◆ **Text shown**
Similarly, when the first sensor area R1, the second sensor area
R2, the third sensor area R3, and the fourth sensor area R4 are not
distinguished from one another, each of these sensor areas will
generically be referred to as a sensor area R. When the first
controller 21, the second controller 22, the third controller 23,
and the fourth controller 24 are not distinguished from one
another, each of these controllers will generically be referred to
as a controller 2.
[0033] In a case where the touch panel 100 is an electrostatic
capacitance touch panel according to a mutual capacitance system, a
drive signal outputted from the controller 2 to a drive electrode
is received by a sensing circuit of the controller 2 for monitoring
of capacitance between the drive electrode and a sense electrode.
When a target object touches or approaches the sensor area R,
capacitance changes at a node between the drive electrode and the
sense electrode corresponding to a position of the touch or
approach. This enables recognition of the touch or approach.
Coordinates of the touch or approach is calculated from the
position of the node.
[0034] In this manner, the first to fourth controllers 21 to 24
each input a drive signal to a drive electrode in a corresponding
one of the sensor areas and detect touch or approach of a target
object to the corresponding sensor area in accordance with a
response signal outputted from a sense electrode. The target object
is thus detected independently in each of the sensor areas R1 to
R4. The first to fourth controllers 21 to 24 are configured to
drive the first to fourth sensor areas R1 to R4 at timings
independent from one another.
[0035] For example, at least two of the first to fourth sensor
areas R1 to R4 are driven simultaneously and parallelly. This
configuration reduces a sensing period for scan of all of the first
to fourth sensor areas R1 to R4. All of the first to fourth sensor
areas R1 to R4 is thus improved in scanning rate. The first to
fourth sensor areas R1 to R4 are each configured to have the
driving period from input of a drive signal to a drive electrode to
output of a response signal from a sense electrode. According to an
aspect, at least two of the first to fourth sensor areas R1 to R4
have the driving periods at least partially overlapped with each
other. For example, all of the driving periods of the first to
fourth sensor areas can be provided simultaneously, or the driving
periods of two of the first to fourth sensor areas can be
overlapped with each other.
[0036] The synthesis processor 25 synthesizes detection results of
the first to fourth controllers 21 to 24, and generates a result of
detection of a target object in the plurality of sensor areas, i.e.
all of the first to fourth sensor areas R1 to R4. The detection
result includes data indicating a position of a detected target
object, data indicating distribution of detection values in the
first to fourth sensor areas R1 to R4, or the like.

◆ **Given data**
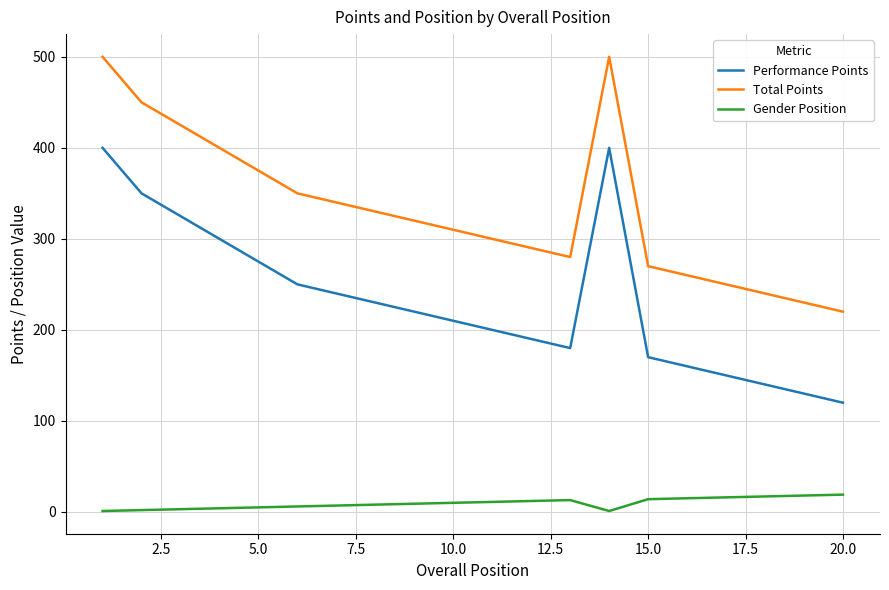

True or false: Total Points and Performance Points cross at least once.

False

◆ **Instructions to follow**
Copy out the stretch of the touch panel passage from "[0035] For example, at" through "with each other.".

◆ **Written answer**
[0035] For example, at least two of the first to fourth sensor
areas R1 to R4 are driven simultaneously and parallelly. This
configuration reduces a sensing period for scan of all of the first
to fourth sensor areas R1 to R4. All of the first to fourth sensor
areas R1 to R4 is thus improved in scanning rate. The first to
fourth sensor areas R1 to R4 are each configured to have the
driving period from input of a drive signal to a drive electrode to
output of a response signal from a sense electrode. According to an
aspect, at least two of the first to fourth sensor areas R1 to R4
have the driving periods at least partially overlapped with each
other. For example, all of the driving periods of the first to
fourth sensor areas can be provided simultaneously, or the driving
periods of two of the first to fourth sensor areas can be
overlapped with each other.